Quando menino, final da década de 40, corria um versinho na boca do povo: “Resende Costa, / Cidade que seduz. / De dia falta água, / De noite falta luz”. E era mesmo verdade. A água vinha nas latas de 20 litros, sobre uma “rodilha” de pano, nas cabeças das mulheres, proveniente das 5 fontes que nasciam no perímetro da cidade. No início da noitinha, chegava a “luz do Azevedo”. A gente acendia uma lâmpada fraquinha, que era apagada às 10 da noite. No mais, era lamparina e vela. E a gente era feliz.
Pois é, passados os quase 70 anos, podemos dizer que temos água e luz durante o dia e a noite. E parece que não somos lá tão felizes assim. Basta abrir jornais e revistas, ligar rádios, televisões, telefones, computadores e toda esta parafernália eletro-eletrônica que invadiu o mundo. É quase só notícia ruim. E o pior, estamos correndo o risco de não termos nem água e nem luz. E o “mais pior” ainda: não é só Resende Costa, é o Brasil todo. Está acabando aquele Brasil que até parecia que seduzia, “deitado eternamente em berço esplêndido...”. E agora vem à tona a famosa pergunta: “Que País é este?”.
Por incrível que pareça, quem por primeiro “cunhou” esta pergunta foi o senhor Francelino Pereira dos Santos, ex-governador de Minas. Francelino nasceu em Angical do Piauí em 1921. Ainda menino, sua família mudou-se para Minas, fixando-se em Belo Horizonte. Formou-se em Direito, foi vereador em Belo Horizonte, deputado federal, governador de Minas e senador. Aderiu de corpo e alma ao regime da ditadura. Foi deputado pela Arena, partido da ditadura, do qual foi presidente.

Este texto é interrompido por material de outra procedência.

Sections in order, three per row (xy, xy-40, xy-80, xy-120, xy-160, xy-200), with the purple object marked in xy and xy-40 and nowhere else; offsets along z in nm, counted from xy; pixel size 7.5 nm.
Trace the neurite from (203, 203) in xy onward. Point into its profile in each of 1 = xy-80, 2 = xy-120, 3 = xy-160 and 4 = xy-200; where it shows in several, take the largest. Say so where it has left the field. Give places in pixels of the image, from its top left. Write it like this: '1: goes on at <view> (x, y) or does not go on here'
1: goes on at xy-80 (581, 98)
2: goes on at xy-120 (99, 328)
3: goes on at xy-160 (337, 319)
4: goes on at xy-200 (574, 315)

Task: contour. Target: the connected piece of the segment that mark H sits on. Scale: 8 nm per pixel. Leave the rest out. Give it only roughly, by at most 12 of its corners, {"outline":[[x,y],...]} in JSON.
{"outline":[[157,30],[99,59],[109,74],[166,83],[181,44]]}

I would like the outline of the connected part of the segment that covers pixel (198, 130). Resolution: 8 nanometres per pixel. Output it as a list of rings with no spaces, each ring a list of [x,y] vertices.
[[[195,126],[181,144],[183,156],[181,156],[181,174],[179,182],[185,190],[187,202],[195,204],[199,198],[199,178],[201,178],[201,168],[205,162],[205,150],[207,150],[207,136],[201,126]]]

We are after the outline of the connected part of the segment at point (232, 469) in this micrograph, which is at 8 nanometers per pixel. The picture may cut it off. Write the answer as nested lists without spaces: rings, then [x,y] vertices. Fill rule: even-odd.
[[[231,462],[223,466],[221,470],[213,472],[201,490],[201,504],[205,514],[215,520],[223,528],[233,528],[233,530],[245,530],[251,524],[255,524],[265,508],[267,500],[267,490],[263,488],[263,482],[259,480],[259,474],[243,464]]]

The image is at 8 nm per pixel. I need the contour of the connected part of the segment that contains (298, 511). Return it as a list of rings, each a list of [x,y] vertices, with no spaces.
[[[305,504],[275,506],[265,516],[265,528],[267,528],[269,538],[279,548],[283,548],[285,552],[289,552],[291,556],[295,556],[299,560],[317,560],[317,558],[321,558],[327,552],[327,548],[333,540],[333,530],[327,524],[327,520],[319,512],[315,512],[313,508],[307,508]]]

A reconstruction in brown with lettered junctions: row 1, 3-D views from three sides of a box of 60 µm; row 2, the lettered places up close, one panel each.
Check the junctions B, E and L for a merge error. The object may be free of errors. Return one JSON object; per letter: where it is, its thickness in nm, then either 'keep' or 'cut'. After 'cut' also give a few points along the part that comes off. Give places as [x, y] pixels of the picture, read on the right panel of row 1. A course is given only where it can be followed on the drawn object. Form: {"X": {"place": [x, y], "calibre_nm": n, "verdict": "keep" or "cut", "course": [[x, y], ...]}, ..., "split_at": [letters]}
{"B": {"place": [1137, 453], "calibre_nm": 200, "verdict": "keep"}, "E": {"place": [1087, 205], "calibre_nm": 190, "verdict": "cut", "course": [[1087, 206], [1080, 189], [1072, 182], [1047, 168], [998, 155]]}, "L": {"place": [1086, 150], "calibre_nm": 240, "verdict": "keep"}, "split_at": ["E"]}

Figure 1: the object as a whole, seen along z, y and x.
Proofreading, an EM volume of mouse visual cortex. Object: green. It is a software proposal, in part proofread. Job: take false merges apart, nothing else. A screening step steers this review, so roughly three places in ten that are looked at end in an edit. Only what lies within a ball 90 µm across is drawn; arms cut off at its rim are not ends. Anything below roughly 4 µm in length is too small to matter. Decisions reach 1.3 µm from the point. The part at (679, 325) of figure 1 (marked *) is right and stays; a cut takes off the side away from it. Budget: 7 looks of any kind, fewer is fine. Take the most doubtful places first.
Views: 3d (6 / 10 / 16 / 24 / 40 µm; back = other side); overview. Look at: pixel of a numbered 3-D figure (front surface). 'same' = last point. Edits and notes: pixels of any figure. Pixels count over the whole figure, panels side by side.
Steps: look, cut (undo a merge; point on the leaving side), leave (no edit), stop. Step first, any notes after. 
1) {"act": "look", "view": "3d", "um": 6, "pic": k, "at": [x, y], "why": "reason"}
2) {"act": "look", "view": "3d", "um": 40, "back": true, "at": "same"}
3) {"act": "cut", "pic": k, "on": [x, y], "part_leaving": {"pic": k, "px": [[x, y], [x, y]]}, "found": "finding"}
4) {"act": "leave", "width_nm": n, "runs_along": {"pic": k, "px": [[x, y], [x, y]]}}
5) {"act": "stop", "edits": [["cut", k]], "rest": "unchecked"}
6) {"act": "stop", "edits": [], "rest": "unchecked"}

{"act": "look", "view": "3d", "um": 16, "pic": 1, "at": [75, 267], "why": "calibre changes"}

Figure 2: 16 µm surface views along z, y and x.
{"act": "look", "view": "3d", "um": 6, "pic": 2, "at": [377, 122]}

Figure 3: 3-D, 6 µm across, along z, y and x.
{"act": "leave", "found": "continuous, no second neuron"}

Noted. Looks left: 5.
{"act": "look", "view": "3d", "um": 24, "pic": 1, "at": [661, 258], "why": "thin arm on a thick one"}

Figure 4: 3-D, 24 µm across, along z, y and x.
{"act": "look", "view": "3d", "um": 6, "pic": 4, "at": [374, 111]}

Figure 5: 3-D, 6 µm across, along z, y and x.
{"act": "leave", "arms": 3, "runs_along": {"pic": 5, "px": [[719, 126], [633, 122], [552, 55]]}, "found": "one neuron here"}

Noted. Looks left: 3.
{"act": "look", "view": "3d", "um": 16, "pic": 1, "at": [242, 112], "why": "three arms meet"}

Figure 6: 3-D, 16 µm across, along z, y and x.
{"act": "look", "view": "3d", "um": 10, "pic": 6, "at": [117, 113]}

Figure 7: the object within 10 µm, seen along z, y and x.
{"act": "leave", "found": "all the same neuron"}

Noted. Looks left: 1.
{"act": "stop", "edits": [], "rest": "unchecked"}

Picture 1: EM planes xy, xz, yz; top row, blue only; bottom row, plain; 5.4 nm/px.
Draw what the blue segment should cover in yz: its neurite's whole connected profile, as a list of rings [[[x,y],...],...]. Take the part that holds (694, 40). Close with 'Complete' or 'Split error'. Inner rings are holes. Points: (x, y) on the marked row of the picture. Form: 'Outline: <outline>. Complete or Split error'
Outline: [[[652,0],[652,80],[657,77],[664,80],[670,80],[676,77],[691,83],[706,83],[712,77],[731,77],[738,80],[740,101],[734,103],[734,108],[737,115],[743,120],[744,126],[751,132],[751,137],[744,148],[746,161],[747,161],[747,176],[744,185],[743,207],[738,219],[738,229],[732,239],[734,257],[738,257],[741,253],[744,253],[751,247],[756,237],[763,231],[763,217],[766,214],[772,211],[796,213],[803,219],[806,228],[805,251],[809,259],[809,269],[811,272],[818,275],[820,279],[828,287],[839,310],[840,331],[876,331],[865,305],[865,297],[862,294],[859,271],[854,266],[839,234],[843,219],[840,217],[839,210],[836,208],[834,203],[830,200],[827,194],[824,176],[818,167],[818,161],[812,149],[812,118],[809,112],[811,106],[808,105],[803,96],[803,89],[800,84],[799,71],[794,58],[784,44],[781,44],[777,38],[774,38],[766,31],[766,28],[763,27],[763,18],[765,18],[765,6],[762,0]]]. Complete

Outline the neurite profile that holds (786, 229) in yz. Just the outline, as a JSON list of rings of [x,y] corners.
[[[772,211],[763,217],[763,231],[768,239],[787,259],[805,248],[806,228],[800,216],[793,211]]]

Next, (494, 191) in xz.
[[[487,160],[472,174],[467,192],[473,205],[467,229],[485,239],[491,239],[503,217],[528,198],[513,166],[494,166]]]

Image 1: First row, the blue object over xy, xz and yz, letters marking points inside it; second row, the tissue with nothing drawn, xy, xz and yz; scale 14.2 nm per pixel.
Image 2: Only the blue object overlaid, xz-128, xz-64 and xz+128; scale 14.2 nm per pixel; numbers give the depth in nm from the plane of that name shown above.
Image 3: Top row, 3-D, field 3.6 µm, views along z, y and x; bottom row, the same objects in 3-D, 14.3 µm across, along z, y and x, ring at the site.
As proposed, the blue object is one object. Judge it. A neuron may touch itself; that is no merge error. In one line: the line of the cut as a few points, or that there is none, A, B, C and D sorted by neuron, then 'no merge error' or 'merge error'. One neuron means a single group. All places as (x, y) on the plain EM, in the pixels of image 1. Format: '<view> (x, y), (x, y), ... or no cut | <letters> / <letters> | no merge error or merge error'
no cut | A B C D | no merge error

Foi nesse período, 1976, que ele teria cunhado a tal da frase. O presidente Geisel assumiu a presidência acenando com a “abertura” da ditadura. Foi criticando os opositores da ditadura, descrentes das promessas, que o Francelino proferiu o “Que País é este?”. Mas o tiro saiu pela culatra. Geisel, através do famoso “pacote de abril de 1977”, fechou o Congresso, criou os senadores “biônicos”, passou para 6 anos o período da presidência da República e impôs outras medidas, geradas no que se chamou na época de “A Constituinte do Alvorada”. Tempos depois Geisel presenteou o presidente da Arena nomeando-o como governador-biônico de Minas (1979/1983).
Mas a história do “Que País é este?” não ficou por aqui. Em 1980, o escritor e poeta Affonso Romano de Sant’Anna saiu com mais uma obra poética, dando-lhe como título a famosa pergunta. Como coordenador da área de Língua portuguesa no vestibular da universidade de Governador Valadares naquele ano, lembro-me de ter escolhido essa pergunta como tema de redação.
Em 1987 a pergunta do Francelino chegou à área musical em forma de rock. Foi quando o músico e compositor Renato Russo, ao lançar o terceiro álbum de sua banda, a Legião Urbana, deu-lhe o nome de “Que País é este?”.
Ao longo do século 20 e nessas duas décadas, o Brasil vem capengando com uma pseudo-democracia. De uns tempos para cá voltamos novamente ao “Que País é este?”. Em 2013, o povo brasileiro saiu nas ruas fazendo essa pergunta, à vista dos problemas do país, culminando com o julgamento do mensalão. Em 2014, perguntou-se “que País é este?”, ao se ousar, aos trancos e barrancos, sediar uma Copa do Mundo, em meio a confusões e atrasos, culminando com um fiascão. Voltaremos à essa pergunta quando, daqui a pouco, estaremos assistindo ao julgamento do petrolão.
Olhando para trás em nossa história, infelizmente nos damos conta de que tivemos, em sua maioria, governantes e legisladores incompetentes, populistas, interesseiros e desonestos. Faltam-nos brasileiros estadistas que, enxergando a longo prazo, possam convencer o povo a sair pelas ruas para defender um grande projeto de educação e de uma reforma radical da estrutura política. Só assim poderemos trocar a fatídica pergunta para afirmar que somos um país sério, democrata, com uma sociedade igualitária, mais sadia e livre dessa insegurança que hoje nos sufoca.